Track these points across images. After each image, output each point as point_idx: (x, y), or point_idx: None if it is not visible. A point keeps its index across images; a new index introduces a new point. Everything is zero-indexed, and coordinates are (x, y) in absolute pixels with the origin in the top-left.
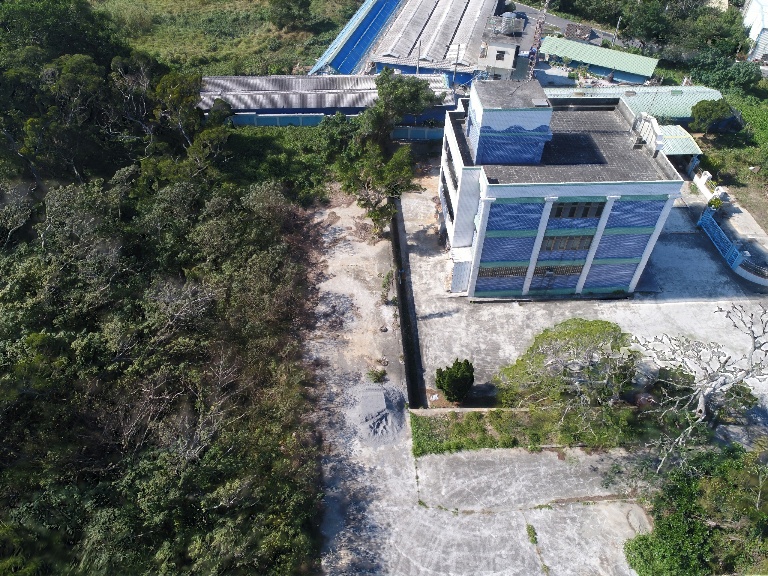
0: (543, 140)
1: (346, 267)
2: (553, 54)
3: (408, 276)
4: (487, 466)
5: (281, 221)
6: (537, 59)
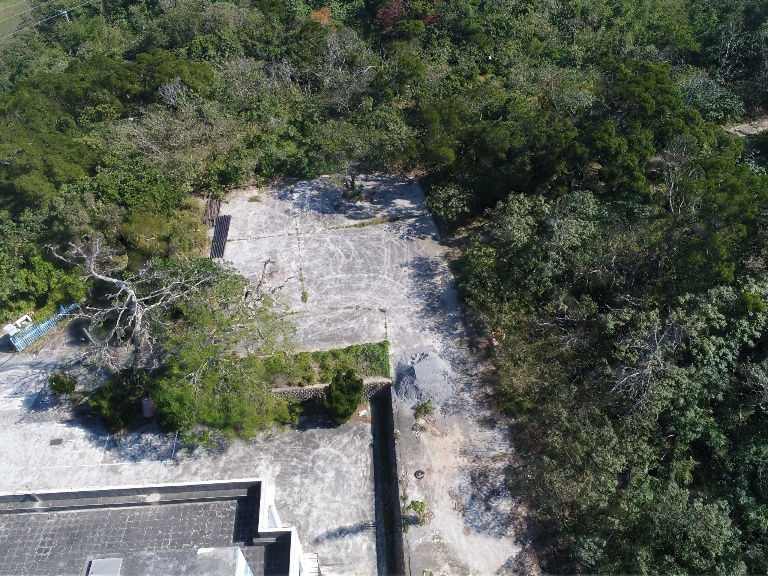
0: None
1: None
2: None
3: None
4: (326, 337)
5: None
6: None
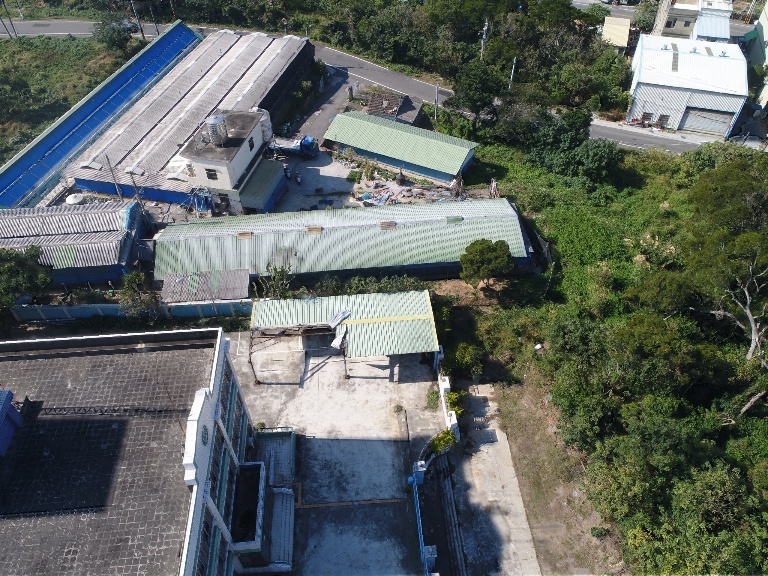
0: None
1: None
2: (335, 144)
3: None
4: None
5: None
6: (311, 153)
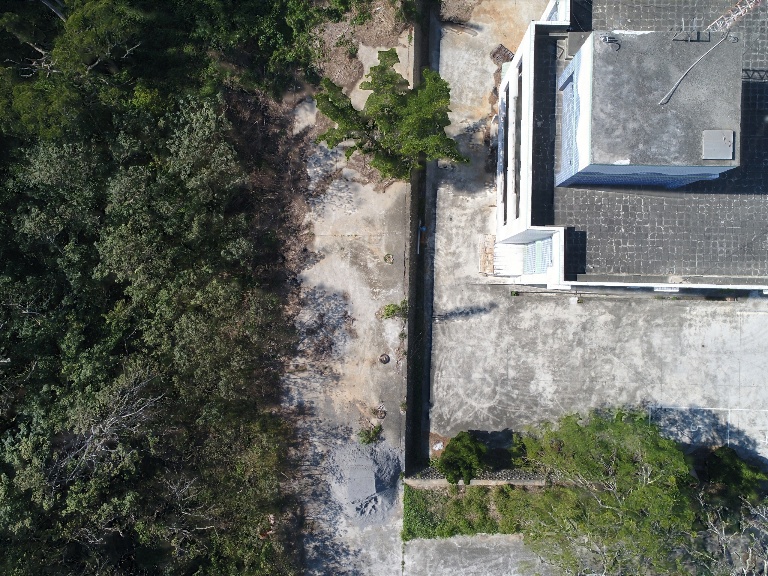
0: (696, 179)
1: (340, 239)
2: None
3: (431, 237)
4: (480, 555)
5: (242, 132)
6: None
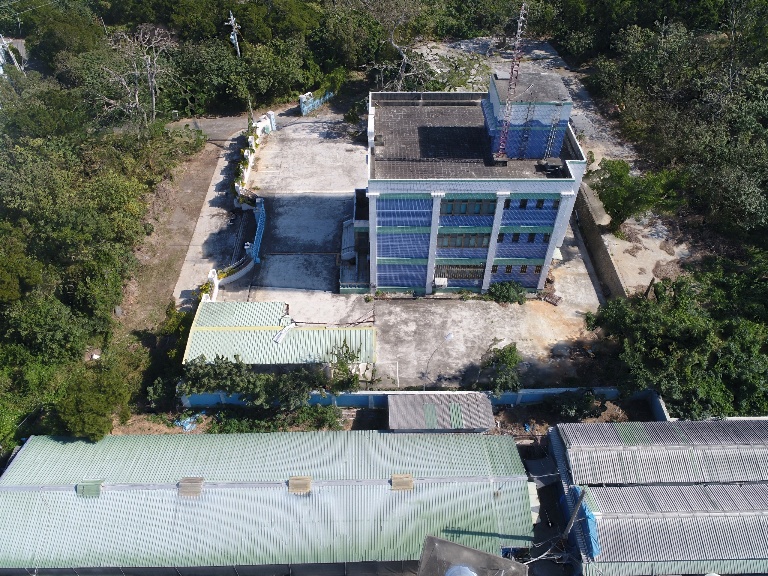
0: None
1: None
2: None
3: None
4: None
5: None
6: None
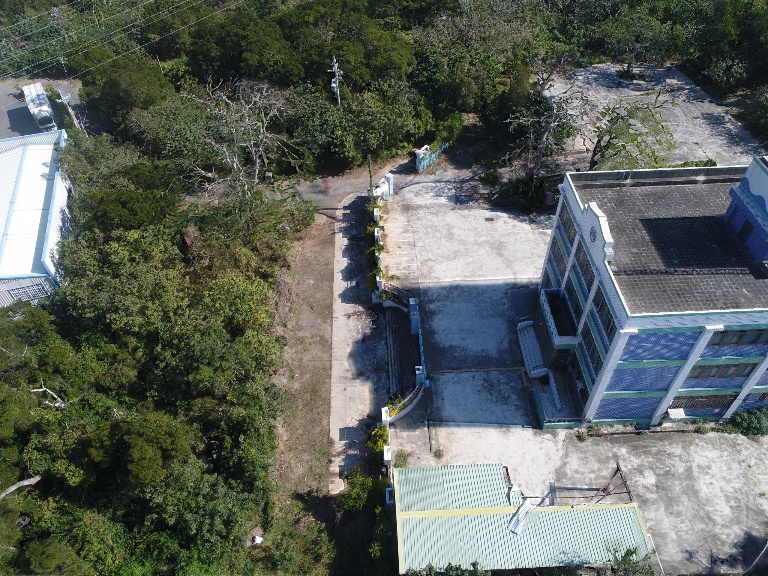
++++
Stated task:
Write out all of the lines above again, substituting "upper-left" for "top-left" and leaving everything else unchanged. Leave the pictures out.

Response to this exercise:
Track these points across images. After each image, output each point as point_idx: (x, y), or point_idx: None if it is not visible. A point keeps its index across images; a new index introduces a new point. Everything is zero-indexed, and coordinates are (x, y) in absolute pixels with the origin in the upper-left.
0: (543, 140)
1: (346, 267)
2: (553, 54)
3: (408, 276)
4: (487, 466)
5: (281, 221)
6: (537, 59)
0: None
1: None
2: None
3: None
4: (326, 337)
5: None
6: None
0: None
1: None
2: (335, 144)
3: None
4: None
5: None
6: (311, 153)
0: (696, 179)
1: (340, 239)
2: None
3: (431, 237)
4: (480, 555)
5: (242, 132)
6: None
0: None
1: None
2: None
3: None
4: None
5: None
6: None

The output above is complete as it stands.